The Canadian star was 5 over through 13 holes Thursday before rallying with birdies on four of his last five, including a 38-foot putt on the final hole for a 1-over 71. He was six strokes behind leaders Lucas Glover and Mark Calcavecchia
 
``It was an awesome feeling,'' Weir said of the load roar at 18. ``(The fans) hung in there with me all day. To make some birdies there coming in, I wanted to hit a good putt on the last hole, that was pretty cool.''
 
The 2003 Masters champion is hoping to give the fans more to cheer about as he tries to become the first Canadian since Pat Fletcher in 1954 to win the national championship. The little left-hander came close in front of a raucously crowd last year at Glen Abbey outside Toronto, but blew several chances down the stretch and lost to Vijay Singh in a playoff.
 
For a while it didn't look like he'd get another shot to win this year.
 
Weir struggled in morning dew that made thick rough play even tougher on the tight, tree-lined Shaughnessy Golf and Country Club course. He was 5 over after six holes with four bogeys, a double bogey and a birdie.
 
``Sure I got off to an awful start, but a lot of golf will be played and you never know,'' Weir said. ``When you play like that, the opportunity for it to turn around like it did today is there. If you hang your head and sulk, it's not going to happen. You're going to shoot 80.''
 
Instead, Weir ran off four straight pars to start the back nine.

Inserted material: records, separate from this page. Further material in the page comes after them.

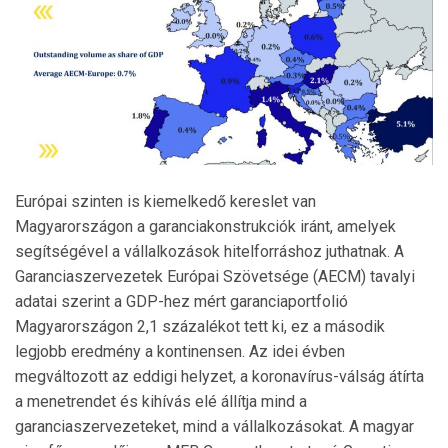
Európai szinten is kiemelkedő kereslet van
Magyarországon a garanciakonstrukciók iránt, amelyek
segítségével a vállalkozások hitelforráshoz juthatnak. A
Garanciaszervezetek Európai Szövetsége (AECM) tavalyi
adatai szerint a GDP-hez mért garanciaportfolió
Magyarországon 2,1 százalékot tett ki, ez a második
legjobb eredmény a kontinensen. Az idei évben
megváltozott az eddigi helyzet, a koronavírus-válság átírta
a menetrendet és kihívás elé állítja mind a
garanciaszervezeteket, mind a vállalkozásokat. A magyar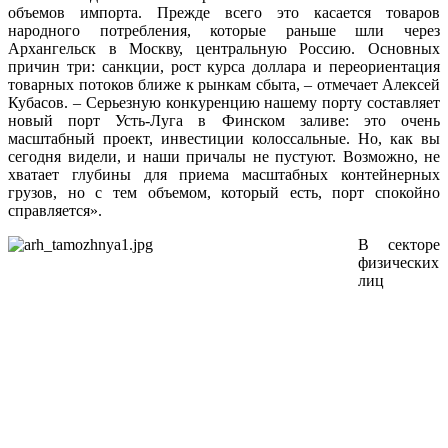
объемов импорта. Прежде всего это касается товаров
народного потребления, которые раньше шли через
Архангельск в Москву, центральную Россию. Основных
причин три: санкции, рост курса доллара и переориентация
товарных потоков ближе к рынкам сбыта, – отмечает Алексей
Кубасов. – Серьезную конкуренцию нашему порту составляет
новый порт Усть-Луга в Финском заливе: это очень
масштабный проект, инвестиции колоссальные. Но, как вы
сегодня видели, и наши причалы не пустуют. Возможно, не
хватает глубины для приема масштабных контейнерных
грузов, но с тем объемом, который есть, порт спокойно
справляется».
В секторе
физических
лиц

His sizzling finish almost included five straight birdies, but he missed a 9-foot putt on 16.
 
The difference was hitting fairways, said Weir, who put away his driver on 13 and didn't take it out again until 18.
 
``Getting it in the fairways and getting in my wheelhouse, which is my wedge game,'' Weir said when asked about his turnaround.
 
Weir can draw on past success in Vancouver, which is hosting the Canadian Open for the first time since 1966 -- also the last time the event was played outside Ontario or Quebec. He won a Canadian Tour event here in 1997 and claimed his first PGA Tour title two years later in the now-defunct Air Canada Championship.